(PROVIDED PASSAGE)
Blow Pony was established in 2007. It was originally held at the "old" Eagle gay bar on West Burnside Street. The event series was popular from the start, but had to relocate to the gay bar Casey's when the Eagle closed. Casey's hosted Blow Pony for less than a year due to conflicts with neighboring tenants and attacks on patrons.

From 2009 to 2016, the event was hosted at Euphoria Nightclub, a venue on Southeast 3rd Avenue with two levels: Rotture and Branx. The event hosted its eighth anniversary celebration in March 2015.

In June 2016, Euphoria changed ownership, and the new owner and his promotion company opted to target a single demographic and play only electronic dance music. The venue stopped hosting Blow Pony and its counterpart event Bearracuda immediately, despite event organizers having contractual agreements through November. Blow Pony started being held at Bossanova Ballroom, which also hosts the lesbian dance party Inferno, on July 16, 2016.

Blow Pony has also been held at the southeast Portland venue The Den. The event is slated to end in March 2026.

=== Guest performers ===
Bruce LaBruce was a guest disc jockey in 2008. Drag artists Laila McQueen and Peppermint were guest performers in 2017. American rapper Katey Red and drag artist Scarlet Envy were guest performers in 2018 and2019, respectively. Drag artist A'keria C. Davenport was a guest performer in 2024. For the final event, drag performers Heidi N Closet and Kornbread Jeté are the scheduled headliner and guest host, respectively.

==Reception==
Blow Pony and Bearracuda, which is billed as "the largest bear party in the world", have been called mainstays of Portland's queer community.

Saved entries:
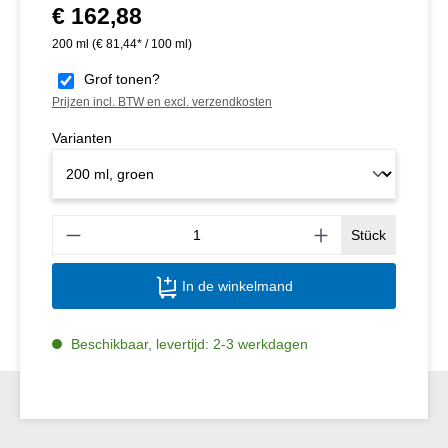
€ 162,88
Normale prijs:
200 ml
(€ 81,44* / 100 ml)
Grof tonen?
Prijzen incl. BTW en excl. verzendkosten
Varianten
Produ
Stück
In de winkelmand
Beschikbaar, levertijd: 2-3 werkdagen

(TRY IT)
From the Blow Pony passage, write out everything from "From 2009 to" down to "July 16, 2016.".

(ANSWER AREA)
From 2009 to 2016, the event was hosted at Euphoria Nightclub, a venue on Southeast 3rd Avenue with two levels: Rotture and Branx. The event hosted its eighth anniversary celebration in March 2015.

In June 2016, Euphoria changed ownership, and the new owner and his promotion company opted to target a single demographic and play only electronic dance music. The venue stopped hosting Blow Pony and its counterpart event Bearracuda immediately, despite event organizers having contractual agreements through November. Blow Pony started being held at Bossanova Ballroom, which also hosts the lesbian dance party Inferno, on July 16, 2016.